Sunday, March 28, 2010
The key to Orion's belt
My first tale is inspired by the Significant Object Project (http://significantobjects.com), where writers were given small objects to compose short stories around. Unlike those stories, this one isn't fictional. Enjoy
The old key sits in a clear box in the spare bedroom closet. It has travelled with me through high school, to university and the 4 homes I've shared with my husband. It belonged to my 3 sisters and my brother before it became mine. I have no idea how old it is.
Most times I'm oblivious to its presence. Other times I look at the key and then at my hand.
The scar on my hand - actually, I guess it really counts as three scars formed at the exact same moment - they remind me of Orion's belt.
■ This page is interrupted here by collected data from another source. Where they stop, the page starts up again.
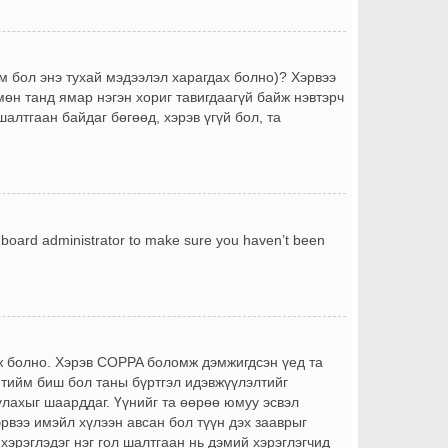
йм бол энэ тухай мэдээлэл харагдах болно)? Хэрвээ
өн танд ямар нэгэн хориг тавигдаагүй байж нэвтэрч
шалтгаан байдаг бөгөөд, хэрэв үгүй бол, та
a board administrator to make sure you haven’t been
йж болно. Хэрэв COPPA боломж дэмжигдсэн үед та
 тийм биш бол таны бүртгэл идэвжүүлэлтийг
лахыг шаарддаг. Үүнийг та өөрөө юмуу эсвэл
эрвээ имэйл хүлээн авсан бол түүн дэх зааврыг
 хэрэглэдэг нэг гол шалтгаан нь дэмий хэрэглэгчид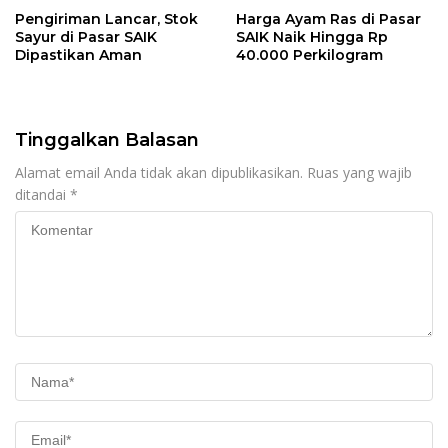
Pengiriman Lancar, Stok
Harga Ayam Ras di Pasar
Sayur di Pasar SAIK
SAIK Naik Hingga Rp
Dipastikan Aman
40.000 Perkilogram
Tinggalkan Balasan
Alamat email Anda tidak akan dipublikasikan.
Ruas yang wajib
ditandai
*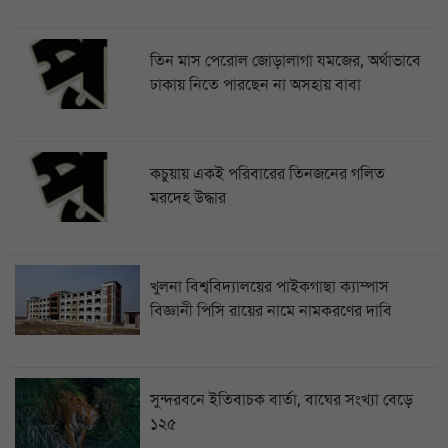
তিন মাস পেরোল জোড়ালাগা যমজের, অর্থাভাবে
ঢাকায় নিতে পারছেন না অসহায় বাবা
কচুয়ায় একই পরিবারের তিনজনের গলিত
মরদেহ উদ্ধার
খুলনা বিশ্ববিদ্যালয়ের পাইকগাছা ক্যাম্পাস
বিজ্ঞানী পিসি রায়ের নামে নামকরণের দাবি
সুন্দরবনে ইতিবাচক বার্তা, বাঘের সংখ্যা বেড়ে
১২৫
They came as a result of an ill timed connection between my roller skate and the sidewalk. Perhaps it wasn't so much the timing as it was the placement of my roller skated foot just at the point where frost had heaved up the sidewalk. The true dangers of Canadian winters.
My hand was the only casualty. I was 8 years old. I didn't cry. Fairly amazing considering I'm still someone who can cry if looked at sideways.
I've always found it odd that that the scars grew with my hand yet have faded to the point where only I can really see them. Shouldn't they have stayed the pea size appropriate for a slight 8 year old's hand?
Ah but the skates are the true star of this story. They were a marvel. Metal wheels fastened to an adjustable metal plate and held in place by medieval inspired metal clamps that squeezed into your toes when tightened by that metal key. Without that key, the skates were little more than a household hazard that could take down an adult in a simultaneously hilarious and horrifying fashion.
The whole concoction was strapped to your ankle with a piece of crumbling ancient leather. Ankle support was not a concern in the 70s.
The metal wheels barely rolled along the sidewalk. I'm surprised the friction against the concrete didn't cause a wake of sparks. Now that would have been cool despite the potential for grass fires.
The skates, naturally, were hand me downs. In 1976 roller skating was possibly the coolest activity going. Those metals antiques? Not so much. What I craved were those magnificent disco era white leather boots with the smooth rubber wheels and a rubber break at the front.
Hence came my foray into a career as a failed engineer. I spent hours trying to convert an old pair of figure skates (another hand me down) by replacing the blade with the wheels from my brother's skateboard. I never figured out how to take off the blades. Luckily I was afraid of both power tools and my father. As with most times in my life, fear likely saved me from permanent disfigurement. I gave up.
It still astonishes me that I eventually managed to convince my parents to buy me those real roller skates for Christmas. Unfortunately I was not successful in getting them to buy me satin pants and a satin jacket to go with them. Though I mourned the loss of that outfit, I was saved from the horrors of 70s fashion.
Those old skates are long gone, although I'm fairly sure my mom waited until I moved away for university to get rid of them. Then again, if I was to search the spider infested cold cellar in their house I might find an ancient pair. If there were more than one, I'd challenge my sisters to a race - something we never did as children because our childhoods didn't intersect.
For more than 30 years and for the rest of my life, I have and will continue to think of those skates when I look at my hand. And that key, well it will come with me where ever I go.